NAIROBI: A few days ago, I took a couple of weeks off the hectic newsroom schedule to cool off. You see, the newsroom present numerous cut-throat deadlines and schedules that are obviously not for the faint at heart. There is hardly time to step back and think. You are supposed to make decisions as you move on, fully aware that one silly mistake and you end up with a shameful blooper that may haunt you for the rest of your career life. Luckily, when you have been chasing commas, full stops and doing battle with bad syntax for more than ten years like yours truly, you develop instincts that tell you something is wrong even before you read halfway through a story or script. So much that even when you are on leave you fear that things are moving too slowly and something might go wrong!
So to kill boredom and reconnect with life away from the eternal city bedlam – the crazy motorists zigzagging on Mombasa road and honking at no one in particular and the noisy matatu crew – I decided to sample life on the outskirts.

Somewhere on the eastern side of town, I made the mistaking of taking an earth road that I think the city county government officials should see, to erase any doubts that pouring cash into planting and protecting grass is no priority in a city where some people drive through quarry-like roads every day. A few kilometres into the unknown, I chanced upon a marshy stretch where two deep ruts had been covered with El Nino run-off water. I asked a group of about five young men standing nearby whether they had seen any cars drive past that section. They assured me that the section was easy to wade through.

Barely two yards into the marshy mess, the old jalopy stalled and before I could tell the young men they had lied to me, they were already rolling up their sleeves and helping push my car. My gratitude for their unsolicited help was short-lived, though. Hardly had we cleared the muddy section when the group huddled around me, demanding payment.

When I asked how much they needed, their de facto leader, who was none too sober, started counting those who had pushed the jalopy. They had by now multiplied to 25. Good Lord! “Two thousand shillings!” the young man eagerly suggested. I whistled. I explained that I didn’t have much cash on me and I was duly reminded that they needed something to eat and I was lucky that I could afford to move around. Finally we agreed on a small token and I cut short my trip.

On the way back, it hit me that the scene could be a microcosm of the kind of society we are creating.
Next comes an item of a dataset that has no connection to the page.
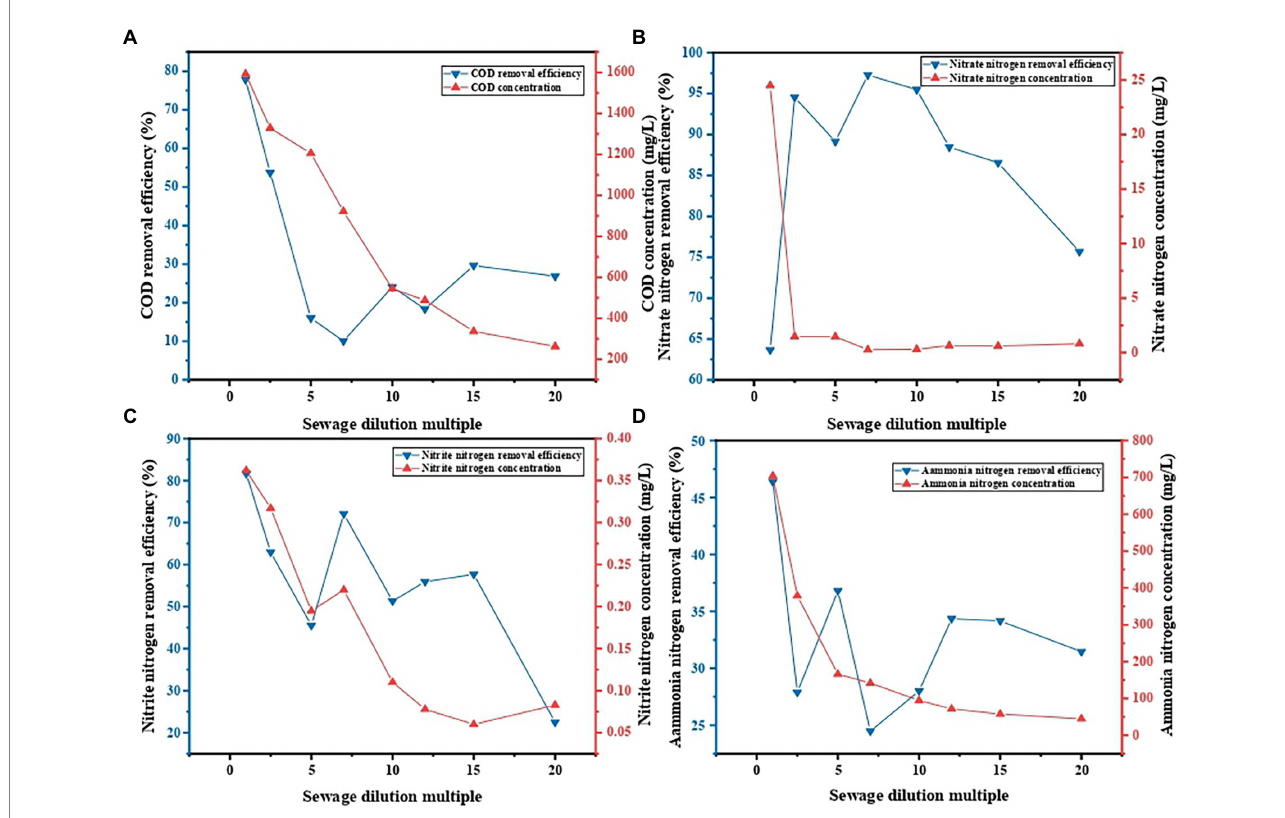
FIGURE 6 Contaminant removal under different wastewater concentrations: (A) COD removal, (B) NO 3 − -N removal, (C) NO 2 − -N removal, and (D) NH 4+ -N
While I am just a hustler, these young men thought I had loads of cash and could end all their suffering. The trick they used to bait me and the justification they gave goes to explain how those who are fast losing hope view anyone who may seem more privileged. Why would someone want to steal billions of shillings when there are people whose hope of a life-saving medical trip abroad is fading for lack of money? Do those who cook books and tenders to splash millions of shillings at ego birthday parties and drinking binges in exclusive Nairobi spots stop to think they cause mass suffering across the land?

The irony is that as the prosperity of the few multiplies through unfair access to opportunities, the poor, in their millions, will also have no qualms bending honesty a bit for their morsel. The tragedy is that if we allow that time to come, it might be too difficult to explain anything or to hammer out any agreements. Ominously, the early signs are already there, as the boys who cut short my ill-fated road trip into the wild, proved to me.